2025.10.27 ネクスペリア出荷停止、マクニカは「上振れの可能性」 置き換え需要想定、顧客への影響に懸念も

オランダのNexperia社屋(出所、同社)


 オランダの半導体メーカーNexperia(ネクスペリア)の製品が中国から出荷停止となっている問題で、日本のエレクトロニクス商社最大手の持ち株会社マクニカホールディングス(マクニカHD)の三好哲暢代表取締役副社長は27日、同社製品を取り扱っていないため直接の影響はないとしつつ、顧客から製品の置き換えに関する相談を受けており、「若干アップサイド(上振れ)の可能性があるのがポジティブな面」と語った。一方で「顧客の生産が混乱し、当社が本来が計画的に出荷しようとするものに若干の調整が入る可能性がある」と懸念を示した。マクニカHDが同日開催した2026年3月期第2四半期(25年4~9月期)決算説明会で明らかにした。
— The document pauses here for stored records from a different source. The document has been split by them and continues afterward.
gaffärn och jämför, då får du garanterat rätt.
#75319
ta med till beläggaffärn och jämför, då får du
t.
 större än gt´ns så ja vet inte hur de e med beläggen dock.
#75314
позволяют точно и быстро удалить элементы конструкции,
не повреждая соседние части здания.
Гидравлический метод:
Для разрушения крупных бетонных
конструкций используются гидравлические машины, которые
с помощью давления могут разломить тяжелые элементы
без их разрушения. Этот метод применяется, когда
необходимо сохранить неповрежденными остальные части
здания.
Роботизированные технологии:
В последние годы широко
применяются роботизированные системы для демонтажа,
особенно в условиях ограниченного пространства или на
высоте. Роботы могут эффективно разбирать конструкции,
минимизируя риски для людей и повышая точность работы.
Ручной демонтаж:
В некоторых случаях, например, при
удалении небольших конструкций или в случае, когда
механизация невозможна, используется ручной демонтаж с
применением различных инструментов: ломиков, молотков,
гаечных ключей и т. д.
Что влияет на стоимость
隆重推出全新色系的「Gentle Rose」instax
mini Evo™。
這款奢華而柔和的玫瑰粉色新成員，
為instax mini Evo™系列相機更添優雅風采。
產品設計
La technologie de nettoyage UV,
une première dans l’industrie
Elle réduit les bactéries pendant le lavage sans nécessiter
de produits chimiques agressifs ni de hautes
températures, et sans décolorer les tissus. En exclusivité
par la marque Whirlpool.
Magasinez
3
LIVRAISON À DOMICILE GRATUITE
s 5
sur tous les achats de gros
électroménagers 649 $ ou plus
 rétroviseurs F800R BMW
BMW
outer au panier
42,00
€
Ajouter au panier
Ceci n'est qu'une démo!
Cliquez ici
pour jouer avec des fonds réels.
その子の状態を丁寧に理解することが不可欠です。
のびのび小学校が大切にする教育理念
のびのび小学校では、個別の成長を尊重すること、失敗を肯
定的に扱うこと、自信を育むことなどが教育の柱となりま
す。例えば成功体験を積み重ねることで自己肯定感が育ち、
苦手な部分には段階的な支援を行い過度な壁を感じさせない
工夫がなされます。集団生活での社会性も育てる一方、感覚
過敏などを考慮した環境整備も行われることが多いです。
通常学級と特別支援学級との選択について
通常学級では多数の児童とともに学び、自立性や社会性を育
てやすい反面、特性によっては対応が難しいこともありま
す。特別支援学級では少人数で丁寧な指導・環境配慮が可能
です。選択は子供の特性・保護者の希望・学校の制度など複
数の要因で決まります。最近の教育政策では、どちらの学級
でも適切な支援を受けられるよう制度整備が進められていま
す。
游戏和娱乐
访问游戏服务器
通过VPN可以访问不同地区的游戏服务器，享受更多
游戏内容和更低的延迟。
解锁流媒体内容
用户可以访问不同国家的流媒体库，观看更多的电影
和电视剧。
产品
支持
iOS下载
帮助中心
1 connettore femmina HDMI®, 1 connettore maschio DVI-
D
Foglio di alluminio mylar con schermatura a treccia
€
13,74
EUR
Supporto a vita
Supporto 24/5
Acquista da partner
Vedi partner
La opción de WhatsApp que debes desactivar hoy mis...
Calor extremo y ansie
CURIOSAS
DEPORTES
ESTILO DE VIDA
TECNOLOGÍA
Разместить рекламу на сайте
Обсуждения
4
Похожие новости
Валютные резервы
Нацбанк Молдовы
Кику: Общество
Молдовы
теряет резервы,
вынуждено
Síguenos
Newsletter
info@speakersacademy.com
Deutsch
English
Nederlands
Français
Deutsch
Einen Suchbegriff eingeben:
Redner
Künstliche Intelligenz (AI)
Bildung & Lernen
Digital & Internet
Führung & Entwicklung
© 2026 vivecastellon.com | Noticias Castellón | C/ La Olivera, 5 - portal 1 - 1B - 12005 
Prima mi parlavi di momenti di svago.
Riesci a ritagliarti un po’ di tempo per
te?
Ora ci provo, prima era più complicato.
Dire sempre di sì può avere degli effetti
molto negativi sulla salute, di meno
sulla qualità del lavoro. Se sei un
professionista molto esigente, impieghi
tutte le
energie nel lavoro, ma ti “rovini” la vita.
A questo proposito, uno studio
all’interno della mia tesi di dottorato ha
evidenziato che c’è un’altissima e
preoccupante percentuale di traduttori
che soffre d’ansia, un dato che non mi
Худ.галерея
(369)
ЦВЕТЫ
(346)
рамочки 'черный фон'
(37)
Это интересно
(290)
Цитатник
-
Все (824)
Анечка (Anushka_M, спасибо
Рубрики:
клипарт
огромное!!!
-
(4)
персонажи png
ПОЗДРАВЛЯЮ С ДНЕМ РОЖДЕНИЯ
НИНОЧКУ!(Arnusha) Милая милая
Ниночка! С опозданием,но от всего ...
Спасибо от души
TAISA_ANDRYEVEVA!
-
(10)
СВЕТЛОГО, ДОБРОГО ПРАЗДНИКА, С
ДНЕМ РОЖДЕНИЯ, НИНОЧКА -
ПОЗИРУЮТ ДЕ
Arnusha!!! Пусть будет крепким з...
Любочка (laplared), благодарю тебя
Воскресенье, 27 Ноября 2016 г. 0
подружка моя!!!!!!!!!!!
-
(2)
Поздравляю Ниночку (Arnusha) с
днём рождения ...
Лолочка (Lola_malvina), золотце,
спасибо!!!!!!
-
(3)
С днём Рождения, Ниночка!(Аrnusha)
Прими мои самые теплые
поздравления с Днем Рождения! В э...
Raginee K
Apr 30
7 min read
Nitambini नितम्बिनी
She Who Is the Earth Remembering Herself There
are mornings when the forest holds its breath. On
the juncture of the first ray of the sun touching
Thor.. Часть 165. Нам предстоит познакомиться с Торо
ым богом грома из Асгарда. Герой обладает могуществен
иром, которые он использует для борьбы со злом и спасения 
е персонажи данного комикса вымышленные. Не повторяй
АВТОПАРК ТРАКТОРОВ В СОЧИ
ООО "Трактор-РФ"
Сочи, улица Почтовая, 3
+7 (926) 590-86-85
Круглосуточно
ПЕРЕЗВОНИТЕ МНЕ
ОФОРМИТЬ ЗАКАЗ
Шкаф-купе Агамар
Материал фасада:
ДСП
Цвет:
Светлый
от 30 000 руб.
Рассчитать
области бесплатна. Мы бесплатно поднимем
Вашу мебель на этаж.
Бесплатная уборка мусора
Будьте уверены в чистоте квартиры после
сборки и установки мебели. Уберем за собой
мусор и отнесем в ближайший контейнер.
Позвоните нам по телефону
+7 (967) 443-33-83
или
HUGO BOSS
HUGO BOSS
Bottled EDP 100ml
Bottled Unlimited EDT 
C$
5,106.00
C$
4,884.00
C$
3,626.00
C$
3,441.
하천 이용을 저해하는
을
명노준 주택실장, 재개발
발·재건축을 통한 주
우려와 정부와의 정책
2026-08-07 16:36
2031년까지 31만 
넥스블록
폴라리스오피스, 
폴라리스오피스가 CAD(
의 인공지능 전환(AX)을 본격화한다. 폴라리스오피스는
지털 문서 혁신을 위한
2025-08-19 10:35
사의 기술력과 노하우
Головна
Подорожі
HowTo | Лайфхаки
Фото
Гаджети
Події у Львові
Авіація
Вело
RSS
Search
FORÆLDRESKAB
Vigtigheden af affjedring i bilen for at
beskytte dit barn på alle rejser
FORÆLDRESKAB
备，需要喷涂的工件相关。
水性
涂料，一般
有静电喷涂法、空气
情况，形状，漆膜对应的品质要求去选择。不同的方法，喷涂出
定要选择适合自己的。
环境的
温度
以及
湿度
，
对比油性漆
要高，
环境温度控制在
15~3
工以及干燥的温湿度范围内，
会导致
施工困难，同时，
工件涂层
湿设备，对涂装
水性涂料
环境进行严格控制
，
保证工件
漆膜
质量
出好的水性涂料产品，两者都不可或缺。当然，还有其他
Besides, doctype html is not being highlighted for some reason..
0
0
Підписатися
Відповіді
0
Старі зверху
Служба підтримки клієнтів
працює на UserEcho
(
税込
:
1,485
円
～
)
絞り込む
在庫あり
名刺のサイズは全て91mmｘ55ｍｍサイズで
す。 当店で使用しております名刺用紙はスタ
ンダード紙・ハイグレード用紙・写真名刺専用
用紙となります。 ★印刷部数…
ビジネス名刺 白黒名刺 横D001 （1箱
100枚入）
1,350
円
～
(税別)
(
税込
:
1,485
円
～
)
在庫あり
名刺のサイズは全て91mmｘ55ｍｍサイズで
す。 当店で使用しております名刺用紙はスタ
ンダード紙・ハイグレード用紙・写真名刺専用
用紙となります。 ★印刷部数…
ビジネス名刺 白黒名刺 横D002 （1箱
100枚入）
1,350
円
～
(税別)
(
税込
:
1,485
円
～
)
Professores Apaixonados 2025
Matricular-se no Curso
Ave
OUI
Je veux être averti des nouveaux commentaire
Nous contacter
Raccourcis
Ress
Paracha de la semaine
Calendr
 ネクスペリアは自動車や家電向けに成熟プロセスの半導体を生産する。もともとはオランダの半導体大手NXP Semiconductorsの傘下だったが、2019年からは中国の電子通信機器メーカー、聞泰科技(Wingtech Technology、ウィングテック)が保有してきた。生産は複数か国にまたがり、中国から完成品を輸出している。同社の説明は、別の対策として他社製品への置き換えを探るメーカーが動き始めたことを示した形だ。


 オランダ政府は9月、経済安全保障上の懸念を理由にネクスペリアの経営権を掌握し中国側は対抗策として出荷を制限。欧州の自動車メーカーへの影響を危惧する声が上がるほか、日本自動車工業会(JAMA)も片山正則会長名義で声明を発表。オランダ半導体メーカーより納品が保証できない可能性について部品メーカーに通知があったことを確認したとし、会員各社が部品メーカーと連携して対応に当たっているという。一方で「該当のメーカーが製造するチップは電子制御ユニットなどに使用する重要な部品で、各社のグローバル生産に深刻な影響を及ぼす事態だ」と訴えた。関係各国により迅速な解決を期待するとしている。